Поспешим оговориться, — июнь 1848 года был событием исключительным, почти не поддающимся классификации в философии истории. (…) Но что же в сущности представлял собою июнь 1848 года? Восстание народа против самого себя.(…) Поэтому да будет нам дозволено ненадолго остановить внимание читателя на двух единственных в своем роде баррикадах, только что упомянутых нами и особенно характерных для восстания. (…) Сент–Антуанская баррикада была чудовищных размеров (…) Можно было спросить: кто это построил? Можно было спросить также: кто это разрушил? То было создано вдохновенным порывом клокочущей ярости. (…) Это было величественно и ничтожно. Пародия на первозданный хаос (…) Она была чудовищна и полна жизни, она вспыхивала искрами, как спина электрического ската. Дух революции клубился облаком над этой вершиной, откуда гремел глас народа, подобный гласу божию; от этой гигантской груды мусора исходило странное величие. То была куча отбросов, и то был Синай.

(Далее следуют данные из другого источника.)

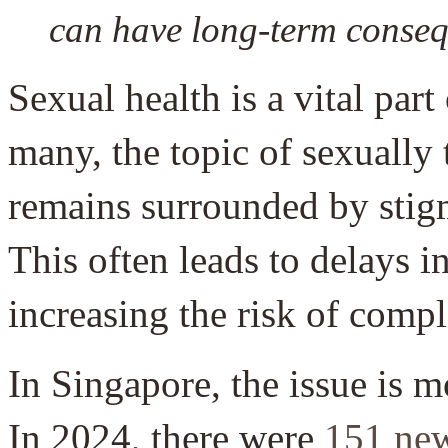
can have long-term consequ
Sexual health is a vital part
many, the topic of sexually
remains surrounded by stig
This often leads to delays i
increasing the risk of compl
In Singapore, the issue is 
In 2024, there were
151 ne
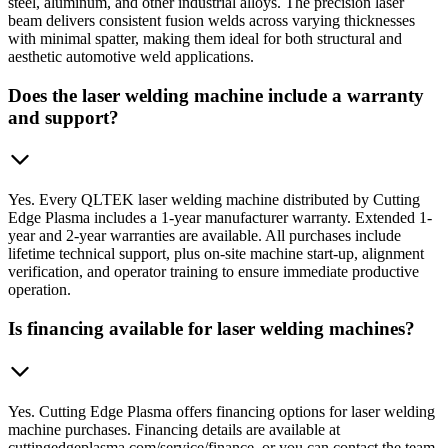
steel, aluminum, and other industrial alloys. The precision laser
beam delivers consistent fusion welds across varying thicknesses
with minimal spatter, making them ideal for both structural and
aesthetic automotive weld applications.
Does the laser welding machine include a warranty
and support?
Yes. Every QLTEK laser welding machine distributed by Cutting
Edge Plasma includes a 1-year manufacturer warranty. Extended 1-
year and 2-year warranties are available. All purchases include
lifetime technical support, plus on-site machine start-up, alignment
verification, and operator training to ensure immediate productive
operation.
Is financing available for laser welding machines?
Yes. Cutting Edge Plasma offers financing options for laser welding
machine purchases. Financing details are available at
cuttingedgeplasma.com/service/finance, or you can contact the team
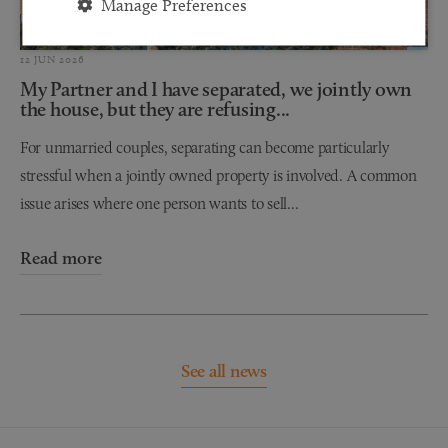
Manage Preferences
12 JUN 2026
My Partner and I have separated, we jointly own
the house, but they are refusing...
For unmarried couples, separating can become particularly
stressful when a jointly owned property is involved. A common
issue arises where one person wants to sell...
Read more
See all news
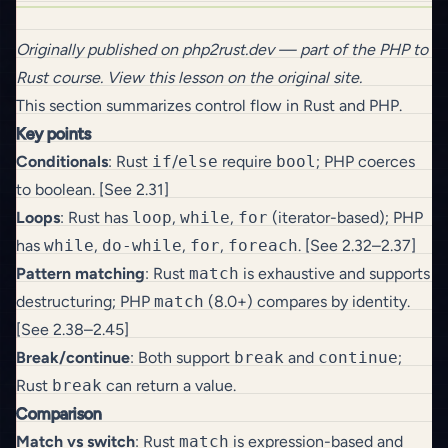
Originally published on
php2rust.dev
— part of the
PHP to
Rust
course.
View this lesson on the original site
.
This section summarizes control flow in Rust and PHP.
Key points
Conditionals
: Rust
if
/
else
require
bool
; PHP coerces
to boolean. [See 2.31]
Loops
: Rust has
loop
,
while
,
for
(iterator-based); PHP
has
while
,
do-while
,
for
,
foreach
. [See 2.32–2.37]
Pattern matching
: Rust
match
is exhaustive and supports
destructuring; PHP
match
(8.0+) compares by identity.
[See 2.38–2.45]
Break/continue
: Both support
break
and
continue
;
Rust
break
can return a value.
Comparison
Match vs switch
: Rust
match
is expression-based and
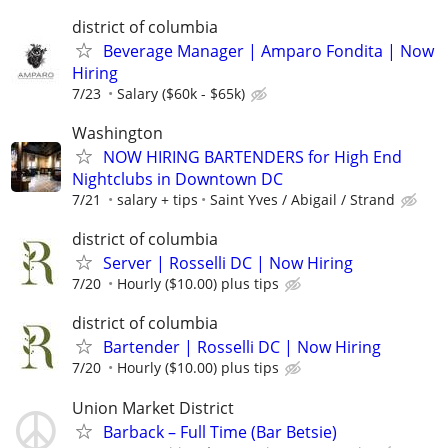
district of columbia
Beverage Manager | Amparo Fondita | Now
Hiring
7/23
Salary ($60k - $65k)
Washington
NOW HIRING BARTENDERS for High End
Nightclubs in Downtown DC
7/21
salary + tips
Saint Yves / Abigail / Strand
district of columbia
Server | Rosselli DC | Now Hiring
7/20
Hourly ($10.00) plus tips
district of columbia
Bartender | Rosselli DC | Now Hiring
7/20
Hourly ($10.00) plus tips
Union Market District
Barback – Full Time (Bar Betsie)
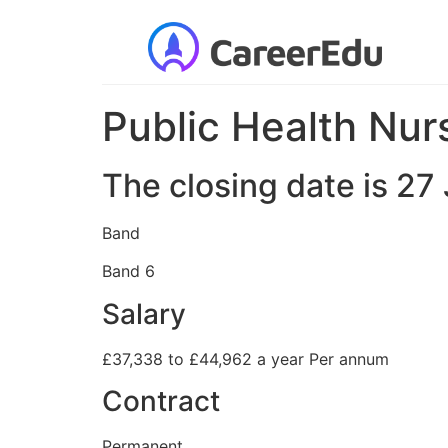
Public Health Nur
The closing date is 2
Band
Band 6
Salary
£37,338 to £44,962 a year Per annum
Contract
Permanent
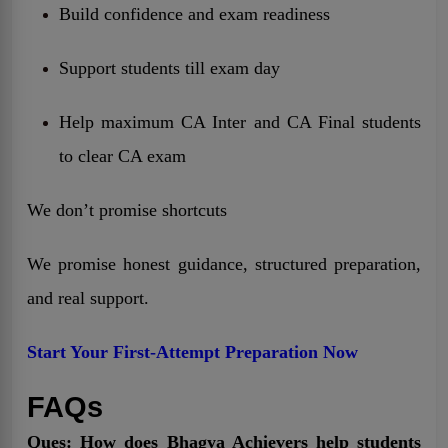
Build confidence and exam readiness
Support students till exam day
Help maximum CA Inter and CA Final students
to clear CA exam
We don’t promise shortcuts
We promise honest guidance, structured preparation,
and real support.
Start Your First-Attempt Preparation Now
FAQs
Ques: How does Bhagya Achievers help students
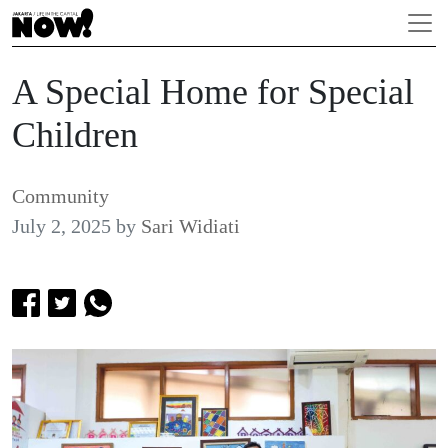
A Special Home for Special
Children
Community
July 2, 2025
by
Sari Widiati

Как мы говорили выше, баррикада сражалась во имя Революции. С кем? С самой Революцией. (…)
(…) в глубине возвышалась застава — неподвижная и безмолвная стена, превращавшая улицу в тупик. На стене никого не было видно, ничего не было слышно: ни крика, ни шума, ни дыхания. Она казалась гробницей.
(…) Казалось, создателем такой баррикады мог быть геометр или призрак.
(…) Баррикада Сент–Антуан поражала раскатами громов, баррикада Тампль — молчанием. Между двумя редутами была та же разница, как между страшным и зловещим. Одна казалась мордой зверя, другая — маской.
Если в грандиозном и мрачном июньском восстании сочетались гнев и загадка, то за первой баррикадой чудился дракон, за второй — сфинкс.(…)
Шестнадцать лет — немалый срок для тайной подготовки к восстанию, и июнь 1848 года научился многому в сравнении с июнем 1832 года.
[…] В этой борьбе, теперь превратившейся в адскую, людей больше не было. Это была уже не борьба гигантов с колоссами. Это больше напоминало Мильтона и Данте, чем Гомера. Демоны нападали, призраки сопротивлялись. (этого нет а русском переводе)
(…) Из дальней группы, стоявшей в самом темном углу, чей–то голос крикнул(…) Граждане, поклянемся клятвой мертвецов! (…) Никто так и не узнал имени человека, произнесшего эти слова (…) никому неведомый, забытый, незаметный герой, тот великий незнакомец, который всегда появляется при исторических кризисах, при зарождении нового общественного строя(…)
После того как выступил незнакомец, провозгласивший «клятву мертвецов», и выразил в этой формуле общее душевное состояние, из всех уст вырвался радостный и грозный крик, зловещий по смыслу, но звучавший торжеством.
— Да здравствует смерть! Останемся здесь все до одного!
— Почему же все? — спросил Анжольрас.
— Все! Все!
Виктор Гюго, «Отверженные»[86]
«Призраки Маркса» — само название требует разговора, прежде всего, о Марксе. О самом Марксе. О его завещании и наследии. О призраке, тени Маркса, фантоме, возвращение которого столько голосов сегодня стремится заклясть. Ибо это заклинание похоже на договор. Потому что множество политиков заключили соглашение, и подписались под более или менее явными, более или менее тайными его статьями (речь по–прежнему идет о завоевании или хранении ключей власти), но прежде всего потому, что заклинание заклинает. Необходимо магически изгнать призрак, заклясть возможное возвращение власти, пагубной в себе самой, демоническая угроза которой продолжает преследовать наш век.